You're given 1,000s or 10,000s of images of labels from herbarium sheets, and you need to extract the text from them. So, you'll want to run them through an OCR engine, like Tesseract. However, some images look like they've been used as a place mat at a child's pizza party, so you'll need to do some image processing on them before running them through OCR. So many images, and you don't know which need what processing without looking at them. The solution I'm using here is to combine an ensemble of image processing techniques and OCR engines into a single "best" text extraction.
We're taking a label like this.
And turning it into text like this.
Tarleton State University Herbarium (TAC)
Aster ericoides L.
Asteraceae Heath Aster
Texas, Erath County, Stephenville. Tarleton Agricultural Center. 0.1
miles from intersection Hwy 8 and College Farm Road. Area near
stock tank. Coordinates at entrance gate: 32° 14.889N, 98° 12.602W
Upland open. Scattered.
A. Nelson
N-1289 October 20, 2006
- Do nothing to the image. This works best with clean new herbarium sheets.
- We slightly blur the image, scale it to a size that works with many OCR images, orient the image to get it right side up, and then deskew the image to finetune its orientation.
- We perform all the steps in #2 and additionally perform a Sauvola (Sauvola & Pietikainen, 2000) binarization of the image, which often helps improve OCR results.
- We do all the steps in #3, then remove “snow” (image speckles) and fill in any small “holes” in the binarized image.
- Tesseract OCR (Smith 2007).
- EasyOCR (https://github.com/JaidedAI/EasyOCR).
Each have their strengths and weaknesses.
There are now up to 8 possible OCR results, one for every combination of image processing technique and OCR engine. We found, by scoring against a gold standard, that using all 8 combinations does not always yield the best results. Currently, we use 6/8 combinations with binarize/EasyOCR and denoise/EasyOCR deemed unhelpful.
Perform minor edits on each of the OCR results from above. These fix some common OCR errors like the addition of spaces before punctuation or common character substitutions.

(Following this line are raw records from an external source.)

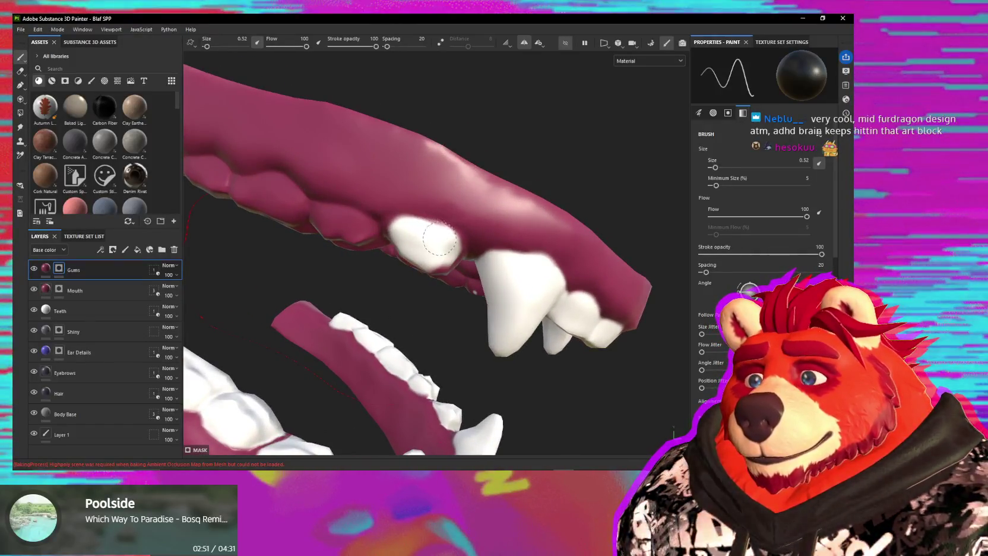
mouse_move(408, 238)
alt+mouse_down()
mouse_move(376, 231)
mouse_move(445, 176)
mouse_move(523, 281)
alt+mouse_up()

Some OCR results from above may be terrible, and we will want to remove them. To do this we look for Levenshtein distance outliers.
- We get the Levenshtein distance of every pair of OCR results.
- Next we get the best pair, i.e. the pair with the lowest Levenshtein distance.
- We always keep the best 2.
- Finally, we remove OCR results that have a Levenshtein distance greater than a cutoff from the best score. From those best two. For example, if the cutoff is 128 and the best pair had a distance of 10 then any OCR result with a score greater than 138 from either of best pair gets removed.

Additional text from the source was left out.